Future of AI Integration
I suspect this "smart AI, dumb search" approach is something we'll see more of in the coming years. Enterprise tools haven't done a great job implementing search capabilities, and there's no reason to think the situation will improve. But having an LLM identify the phrases or entities to search for, interact with an API on your behalf, and then provide an answer based on the search results means existing tools can continue to provide rudimentary search capabilities, and LLM agents can sift through broad search results.

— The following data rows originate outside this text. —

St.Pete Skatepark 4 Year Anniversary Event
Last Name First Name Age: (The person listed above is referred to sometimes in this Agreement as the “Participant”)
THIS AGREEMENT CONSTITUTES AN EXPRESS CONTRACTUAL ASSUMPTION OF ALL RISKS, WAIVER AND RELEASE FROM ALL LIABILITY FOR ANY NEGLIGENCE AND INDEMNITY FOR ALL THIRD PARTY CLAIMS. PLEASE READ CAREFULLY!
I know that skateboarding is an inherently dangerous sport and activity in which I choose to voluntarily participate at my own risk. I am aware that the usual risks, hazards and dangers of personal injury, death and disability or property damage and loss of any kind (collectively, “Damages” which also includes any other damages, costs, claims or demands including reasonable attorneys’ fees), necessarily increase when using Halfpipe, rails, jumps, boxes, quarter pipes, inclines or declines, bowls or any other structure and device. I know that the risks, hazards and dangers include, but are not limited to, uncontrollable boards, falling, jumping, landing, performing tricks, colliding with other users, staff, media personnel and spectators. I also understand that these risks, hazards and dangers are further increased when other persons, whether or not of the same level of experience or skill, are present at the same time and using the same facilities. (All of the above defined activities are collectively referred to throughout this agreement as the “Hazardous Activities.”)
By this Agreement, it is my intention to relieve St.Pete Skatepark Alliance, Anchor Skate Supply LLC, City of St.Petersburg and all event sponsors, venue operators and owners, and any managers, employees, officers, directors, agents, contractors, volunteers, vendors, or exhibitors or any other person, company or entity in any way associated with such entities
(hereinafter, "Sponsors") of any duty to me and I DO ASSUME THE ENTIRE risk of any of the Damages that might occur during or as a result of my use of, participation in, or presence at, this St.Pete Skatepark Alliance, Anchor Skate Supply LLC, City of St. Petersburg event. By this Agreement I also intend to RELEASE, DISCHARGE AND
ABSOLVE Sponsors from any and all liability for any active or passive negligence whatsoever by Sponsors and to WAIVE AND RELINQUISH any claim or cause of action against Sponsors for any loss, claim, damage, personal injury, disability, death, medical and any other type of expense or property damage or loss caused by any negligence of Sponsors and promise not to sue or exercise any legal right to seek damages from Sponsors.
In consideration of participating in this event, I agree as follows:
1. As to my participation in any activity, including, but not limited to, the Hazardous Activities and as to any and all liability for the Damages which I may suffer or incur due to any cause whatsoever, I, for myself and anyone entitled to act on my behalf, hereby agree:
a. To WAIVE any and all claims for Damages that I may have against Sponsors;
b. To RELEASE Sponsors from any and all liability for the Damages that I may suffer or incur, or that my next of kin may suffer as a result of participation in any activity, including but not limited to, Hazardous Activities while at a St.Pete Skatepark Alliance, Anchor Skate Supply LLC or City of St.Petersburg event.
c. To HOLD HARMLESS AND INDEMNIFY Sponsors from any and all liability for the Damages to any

Ever-expanding LLM context windows only make implementing this approach easier (if potentially less efficient).
I'd even argue that this approach rivals solutions like vector databases. The primary purpose of a vector database is to co-locate items with similar attributes efficiently. For example, pants and socks would be co-located because they are both clothing items, while cars and bikes would be co-located because they are both vehicles. But there's no reason an LLM can't convert the prompt "Find me red clothes" into 5 API calls returning results for t-shirts, jeans, hoodies, sneakers, and jackets, thus relying on the capability of LLMs to generate high-quality zero-shot answers to common categorization tasks rather than having to build custom search capabilities:
Overall, this approach has worked well. It resulted in a lean architecture involving 2 Azure functions (one to receive chat requests and query the Octopus API directly, and one to serialize Octopus resources to HCL) that's easy to manage and scale as needed without the burden of maintaining a custom data source.
Adapting Testing Strategies
Traditional automated testing is all about verifying that your code works. Test-driven development may encourage a small number of failing tests, but the expectation is that future work will focus on resolving test failures. Working with LLMs requires rethinking this approach. LLMs are non-deterministic by design, which means you can't be sure you'll get the same result even with exactly the same inputs.
This manifests most visibly when LLMs respond with different phrases to convey the same answer. However, the more serious concern for developers is that LLMs will sometimes provide incorrect results even when they previously provided correct results with the same inputs. The non-deterministic nature of LLMs means that developers need to adapt their testing strategies to accommodate this uncertainty.